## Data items
========
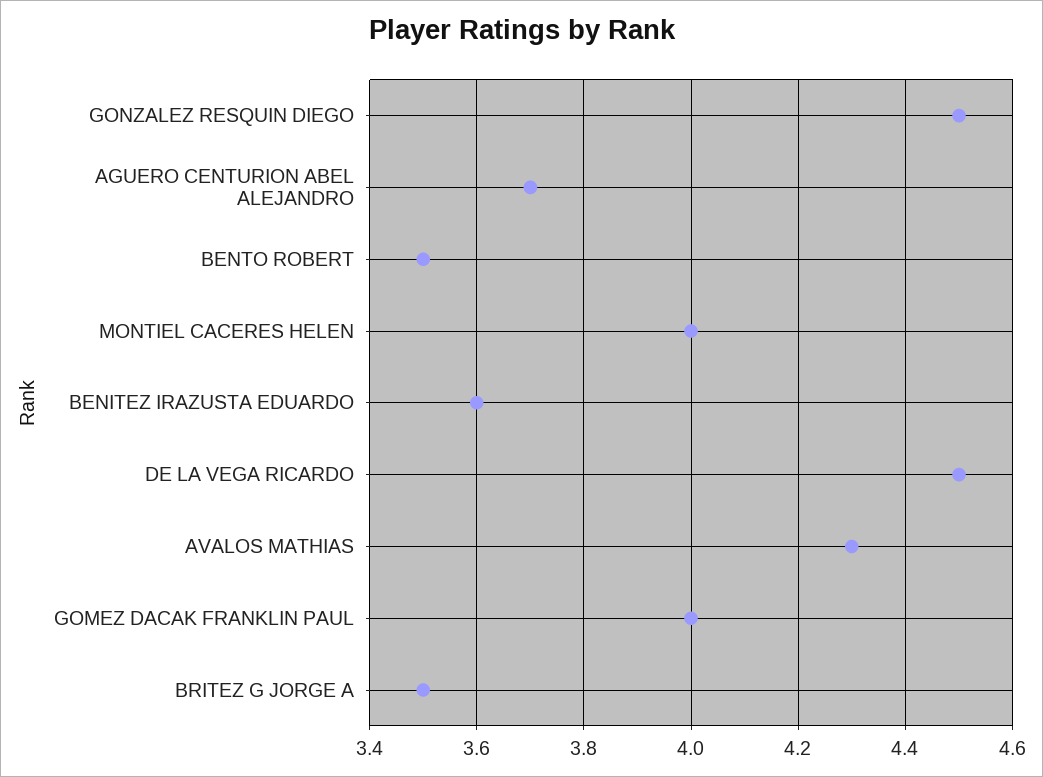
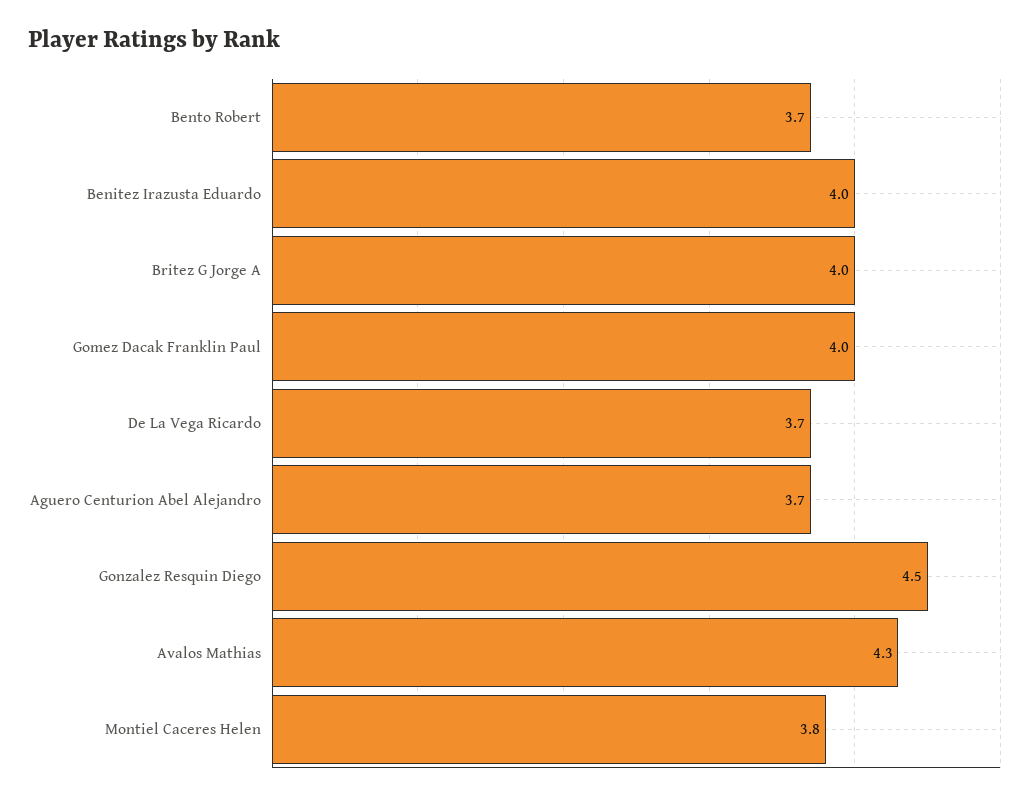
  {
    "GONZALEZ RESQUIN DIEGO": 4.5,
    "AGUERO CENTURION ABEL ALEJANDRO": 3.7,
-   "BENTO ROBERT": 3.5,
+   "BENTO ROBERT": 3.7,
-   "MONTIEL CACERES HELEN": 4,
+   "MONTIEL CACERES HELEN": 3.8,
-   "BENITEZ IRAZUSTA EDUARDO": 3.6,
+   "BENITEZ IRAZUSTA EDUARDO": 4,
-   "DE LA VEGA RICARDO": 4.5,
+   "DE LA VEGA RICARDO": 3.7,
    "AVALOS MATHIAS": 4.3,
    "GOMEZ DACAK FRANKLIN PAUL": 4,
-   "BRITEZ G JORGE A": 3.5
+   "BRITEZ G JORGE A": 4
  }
========
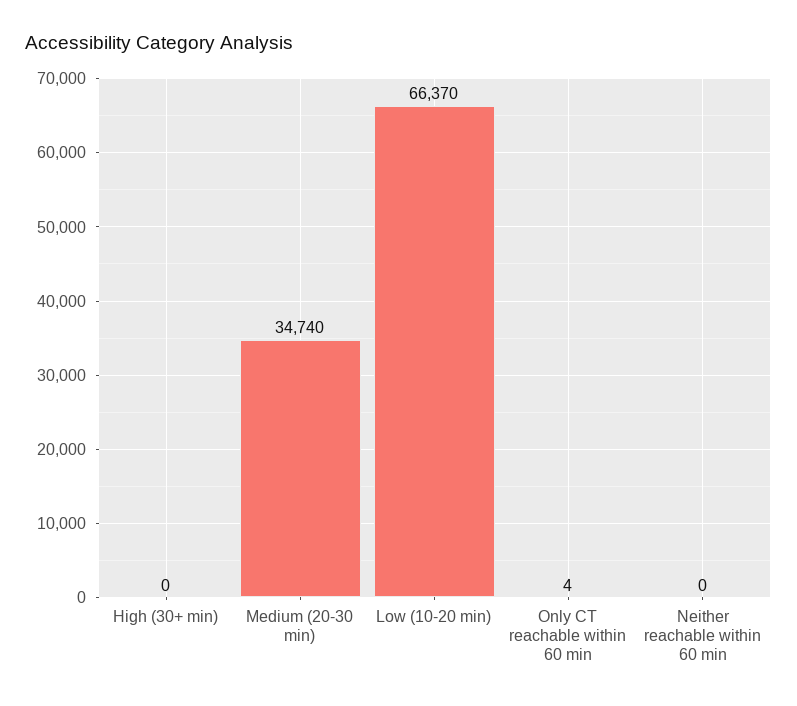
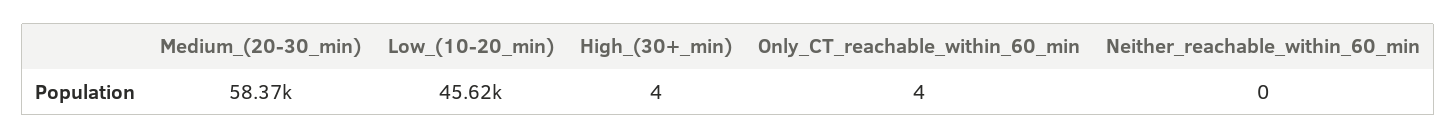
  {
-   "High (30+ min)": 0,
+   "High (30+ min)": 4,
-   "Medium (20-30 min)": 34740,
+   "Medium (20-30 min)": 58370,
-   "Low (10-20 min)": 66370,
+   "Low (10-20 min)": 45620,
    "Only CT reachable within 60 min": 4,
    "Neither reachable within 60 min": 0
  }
========
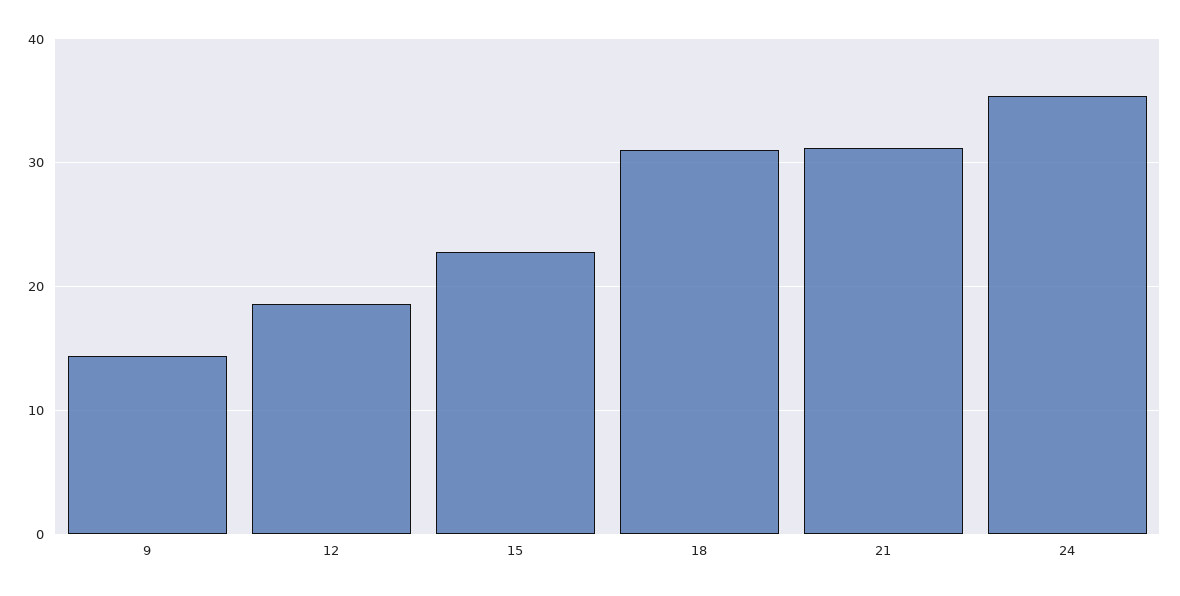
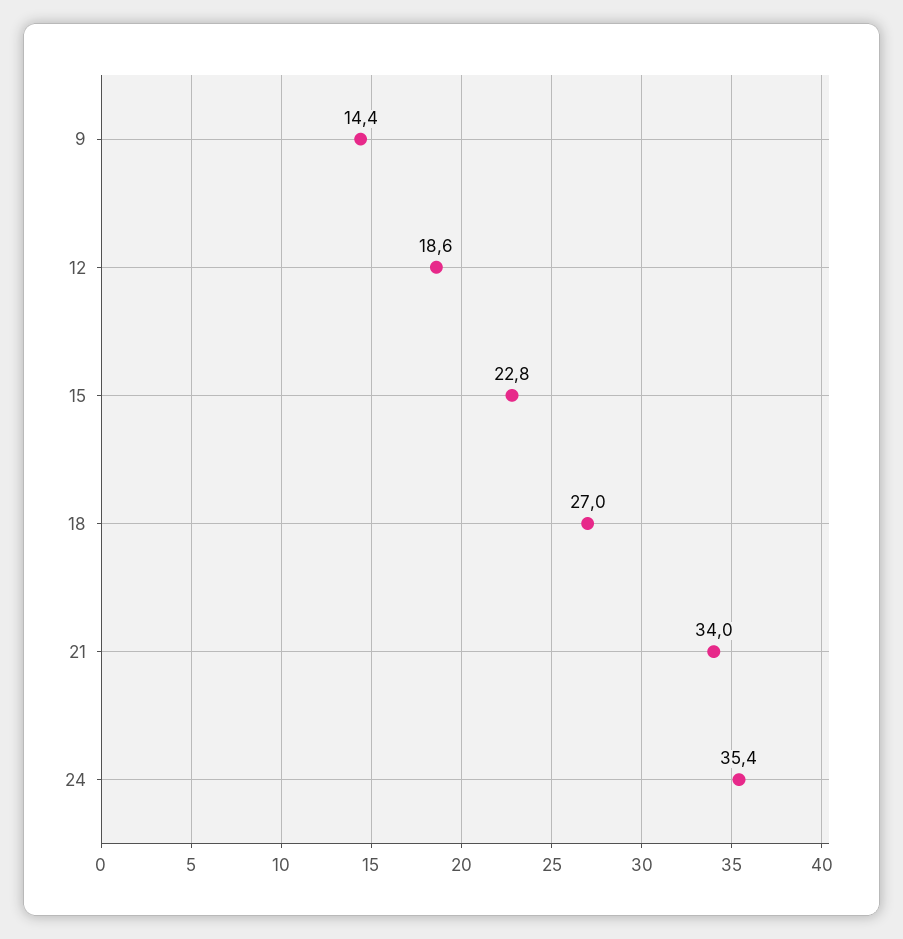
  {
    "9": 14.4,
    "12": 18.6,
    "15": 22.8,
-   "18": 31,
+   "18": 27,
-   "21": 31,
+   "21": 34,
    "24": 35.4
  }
========
## Work to complete
Note each line above that contains "EDUARDO" and copy it out.

## The answer
-   "BENITEZ IRAZUSTA EDUARDO": 3.6,
+   "BENITEZ IRAZUSTA EDUARDO": 4,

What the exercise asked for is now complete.